Il Comune, già nel gennaio 1629, aveva per precauzione ordinato di chiudere tutte le porte cittadine e di rafforzare i controlli soprattutto alle persone ed alle merci in entrata; quell’anno, scrive un cronachista, fu «assai penurioso di viveri», col grano che ascese alla somma di otto lire lo staio, quando normalmente costava meno della metà. Nel novembre dello stesso anno il granduca Ferdinando II scrive al vicario di Pescia, ricordandogli le misure necessarie per contrastare l’avanzata del morbo; dà l’ordine di svuotare i pozzi neri e di pulire la gora che passa sotto le case che si affacciano sulla piazza, l’odierna piazza Mazzini.
Nel 1630, in seno alla confraternita di Misericordia, si propone di edificare un «lazzaretto per curare li ammalati», stanziando trentacinque lire al mese per sei mesi; in seguito, furono scelte le chiese di San Rocco e Santa Croce, entrambe ne il Prato, dove vi erano anche la chiesa ed il convento di San Francesco e l’ospedale e chiesa di Sant’Antonio Abate.
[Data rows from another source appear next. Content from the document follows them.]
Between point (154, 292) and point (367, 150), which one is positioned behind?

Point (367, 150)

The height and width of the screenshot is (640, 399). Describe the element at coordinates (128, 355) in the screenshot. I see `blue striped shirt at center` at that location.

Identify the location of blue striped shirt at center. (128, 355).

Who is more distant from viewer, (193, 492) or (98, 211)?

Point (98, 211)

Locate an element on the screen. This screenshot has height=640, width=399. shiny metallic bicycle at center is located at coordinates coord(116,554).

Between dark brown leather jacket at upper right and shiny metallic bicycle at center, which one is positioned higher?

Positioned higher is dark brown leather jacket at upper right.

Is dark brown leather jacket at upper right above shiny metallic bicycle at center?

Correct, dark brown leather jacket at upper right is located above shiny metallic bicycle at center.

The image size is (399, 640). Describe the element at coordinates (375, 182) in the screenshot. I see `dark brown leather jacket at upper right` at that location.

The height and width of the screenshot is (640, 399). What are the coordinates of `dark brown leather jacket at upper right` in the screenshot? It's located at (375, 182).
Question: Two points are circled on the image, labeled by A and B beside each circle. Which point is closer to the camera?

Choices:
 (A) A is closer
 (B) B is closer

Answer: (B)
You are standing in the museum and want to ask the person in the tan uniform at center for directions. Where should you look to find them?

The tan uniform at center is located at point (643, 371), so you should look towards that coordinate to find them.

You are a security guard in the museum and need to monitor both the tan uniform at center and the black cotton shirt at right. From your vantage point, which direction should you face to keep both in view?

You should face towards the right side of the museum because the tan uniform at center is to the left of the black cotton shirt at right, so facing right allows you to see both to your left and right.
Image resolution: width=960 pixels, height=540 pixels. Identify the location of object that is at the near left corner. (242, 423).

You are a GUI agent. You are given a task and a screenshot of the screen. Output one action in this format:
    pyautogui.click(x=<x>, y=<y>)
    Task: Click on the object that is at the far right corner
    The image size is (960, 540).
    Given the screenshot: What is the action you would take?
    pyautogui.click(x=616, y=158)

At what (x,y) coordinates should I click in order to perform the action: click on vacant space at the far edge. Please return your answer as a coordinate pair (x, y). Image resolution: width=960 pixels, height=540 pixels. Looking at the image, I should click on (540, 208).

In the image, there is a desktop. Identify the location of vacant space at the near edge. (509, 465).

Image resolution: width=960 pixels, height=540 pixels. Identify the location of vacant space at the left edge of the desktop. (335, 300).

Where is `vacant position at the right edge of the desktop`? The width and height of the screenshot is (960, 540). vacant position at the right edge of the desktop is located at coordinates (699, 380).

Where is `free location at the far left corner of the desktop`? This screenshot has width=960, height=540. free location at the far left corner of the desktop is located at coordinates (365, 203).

Nei momenti più crudi della virulenza furono predisposti altri due lazzaretti: uno in località Arcipressi e l’altro presso la casa e orto di Lorenzo Simoni, entrambe aree non esattamente identificabili.
Nei primi mesi del 1631 Firenze invia a Pescia farmaci, soldi ed uomini. Ortensia, come abbiamo visto all’inizio, muore il 24 maggio. Il 18 giugno i registri riportano i nomi di ben cinquanta pesciatini morti per peste. L’ultima morta, sul finire dello stesso anno, è Dionora di Virgilio. Nel gennaio termina il contagio.
Si conteranno oltre tremila morti di peste nella sola terra di Pescia.